▶ [Instructions to follow]: Exactly the lines from the one containing "Anirem publicant les" through the one containing "ค้นหา ที่คุณต้องการ" in the listing below are to be copied, with the pictures left out.

▶ [Given records]:
== Segment start ==

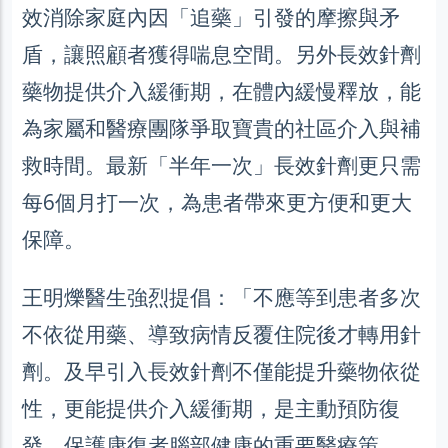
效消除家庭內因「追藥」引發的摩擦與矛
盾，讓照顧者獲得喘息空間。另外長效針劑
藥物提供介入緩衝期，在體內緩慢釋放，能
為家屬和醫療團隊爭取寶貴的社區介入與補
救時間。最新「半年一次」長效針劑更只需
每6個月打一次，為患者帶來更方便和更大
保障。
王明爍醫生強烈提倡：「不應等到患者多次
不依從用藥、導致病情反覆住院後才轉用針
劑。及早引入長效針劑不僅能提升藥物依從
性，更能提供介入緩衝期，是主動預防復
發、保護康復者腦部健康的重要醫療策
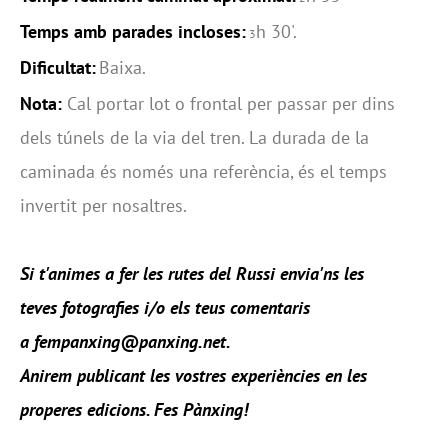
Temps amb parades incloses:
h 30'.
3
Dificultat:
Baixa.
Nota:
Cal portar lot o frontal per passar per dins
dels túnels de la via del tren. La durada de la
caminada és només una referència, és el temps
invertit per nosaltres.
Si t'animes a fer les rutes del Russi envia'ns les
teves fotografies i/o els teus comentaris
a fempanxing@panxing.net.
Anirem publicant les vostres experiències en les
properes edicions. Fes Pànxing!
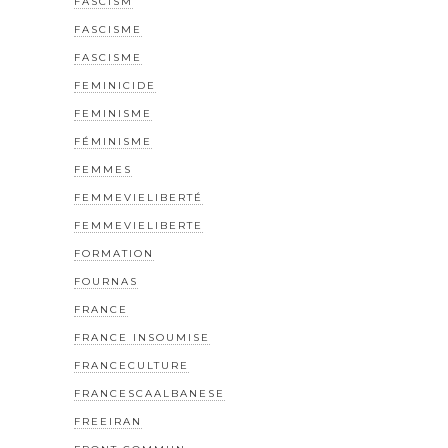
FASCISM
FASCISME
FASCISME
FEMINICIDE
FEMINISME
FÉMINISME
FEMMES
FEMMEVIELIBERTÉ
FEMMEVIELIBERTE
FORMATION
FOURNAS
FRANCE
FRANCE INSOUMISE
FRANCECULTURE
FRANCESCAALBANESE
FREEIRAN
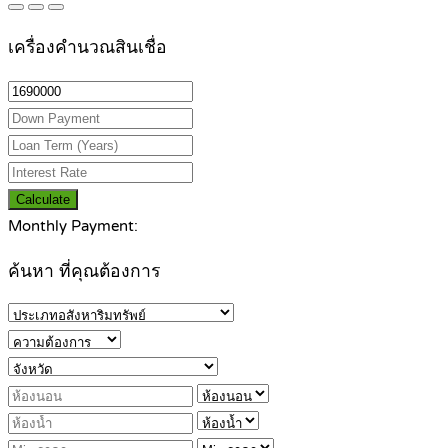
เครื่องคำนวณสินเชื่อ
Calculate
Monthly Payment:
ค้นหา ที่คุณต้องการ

== Segment end ==
== Segment start ==

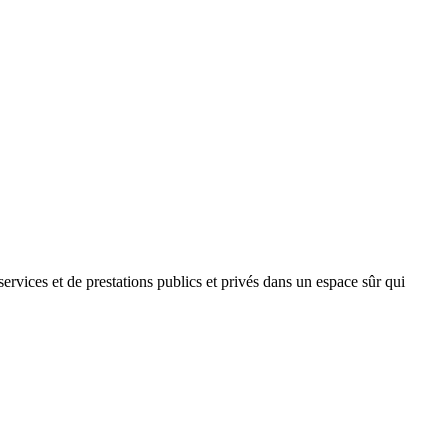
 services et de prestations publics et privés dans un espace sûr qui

== Segment end ==
== Segment start ==

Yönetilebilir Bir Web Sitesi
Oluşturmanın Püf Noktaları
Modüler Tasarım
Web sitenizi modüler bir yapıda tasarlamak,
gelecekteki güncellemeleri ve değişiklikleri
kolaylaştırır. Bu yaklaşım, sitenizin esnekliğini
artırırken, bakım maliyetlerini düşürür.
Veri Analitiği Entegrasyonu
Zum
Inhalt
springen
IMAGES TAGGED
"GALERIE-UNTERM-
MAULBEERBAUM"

== Segment end ==

▶ [Answer for this exercise]:
Anirem publicant les vostres experiències en les
properes edicions. Fes Pànxing!
FASCISM
FASCISME
FASCISME
FEMINICIDE
FEMINISME
FÉMINISME
FEMMES
FEMMEVIELIBERTÉ
FEMMEVIELIBERTE
FORMATION
FOURNAS
FRANCE
FRANCE INSOUMISE
FRANCECULTURE
FRANCESCAALBANESE
FREEIRAN
เครื่องคำนวณสินเชื่อ
Calculate
Monthly Payment:
ค้นหา ที่คุณต้องการ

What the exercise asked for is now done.